Long story short, I want to bounce email w/ perl - selectively. I have an email interface that I built w/ perl and HTML. Everything sent to @mydomainname.com comes into the same email box. But alot of mail is coming in at addresses I've never created or used. So, I want to bounce it.

How do you bounce an email? I can't seem to find any info anywhere on that. Any help would be appreciated.

soffen

Update 16 Apr 2014

I'm surprised I remembered the password to this account, but apparently I do.

Let me start by thanking everyone who responded - and I do mean everyone. Each of you took time out of your day to respond when doing so benefited you none. You shared with me what you knew and tried to help me find better ways to do things. And for that, I sincerely thank you.

My shame at my outburst (below) has kept me away from this forum for over a decade. Please accept my humble apologies.

soffen

Replies are listed 'Best First'.

## STORED DATA
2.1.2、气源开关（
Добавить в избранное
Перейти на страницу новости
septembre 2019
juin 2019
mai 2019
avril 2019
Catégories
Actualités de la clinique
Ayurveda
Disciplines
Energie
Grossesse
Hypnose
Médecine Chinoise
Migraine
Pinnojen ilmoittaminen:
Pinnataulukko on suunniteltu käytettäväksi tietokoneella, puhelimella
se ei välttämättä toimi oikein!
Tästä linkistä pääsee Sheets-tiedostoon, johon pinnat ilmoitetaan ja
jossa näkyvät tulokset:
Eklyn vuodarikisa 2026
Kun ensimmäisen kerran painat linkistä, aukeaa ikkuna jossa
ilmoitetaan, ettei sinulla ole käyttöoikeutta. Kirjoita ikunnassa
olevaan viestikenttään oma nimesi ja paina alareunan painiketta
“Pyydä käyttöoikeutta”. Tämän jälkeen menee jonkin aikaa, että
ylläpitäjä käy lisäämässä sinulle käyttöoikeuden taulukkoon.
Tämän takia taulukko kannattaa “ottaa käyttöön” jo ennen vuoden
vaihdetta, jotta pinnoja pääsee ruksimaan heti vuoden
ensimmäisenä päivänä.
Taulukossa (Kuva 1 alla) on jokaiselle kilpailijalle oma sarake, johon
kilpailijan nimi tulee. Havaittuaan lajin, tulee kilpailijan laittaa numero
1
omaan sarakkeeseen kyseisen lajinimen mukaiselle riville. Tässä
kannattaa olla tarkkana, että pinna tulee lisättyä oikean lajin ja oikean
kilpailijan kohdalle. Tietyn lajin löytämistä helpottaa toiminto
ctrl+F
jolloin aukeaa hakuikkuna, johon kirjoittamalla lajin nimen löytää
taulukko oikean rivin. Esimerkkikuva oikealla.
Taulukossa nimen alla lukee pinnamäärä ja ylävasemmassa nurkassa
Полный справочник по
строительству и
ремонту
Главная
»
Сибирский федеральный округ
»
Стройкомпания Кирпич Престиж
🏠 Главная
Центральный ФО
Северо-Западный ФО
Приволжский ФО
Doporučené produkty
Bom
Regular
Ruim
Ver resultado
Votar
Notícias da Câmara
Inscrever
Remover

## PARTS OF THE EXERCISE
**A)** In the forum post about bouncing email, how long does the author say shame kept them away from the forum?
**B)** Translate this sentence from the forum post about bouncing email into Spanish: "Everything sent to @mydomainname.com comes into the same email box."

## SOLUTIONS FOR EACH TASK
**A)** Over a decade.

**B)** Todo lo que se envía a @mydomainname.com llega al mismo buzón de correo.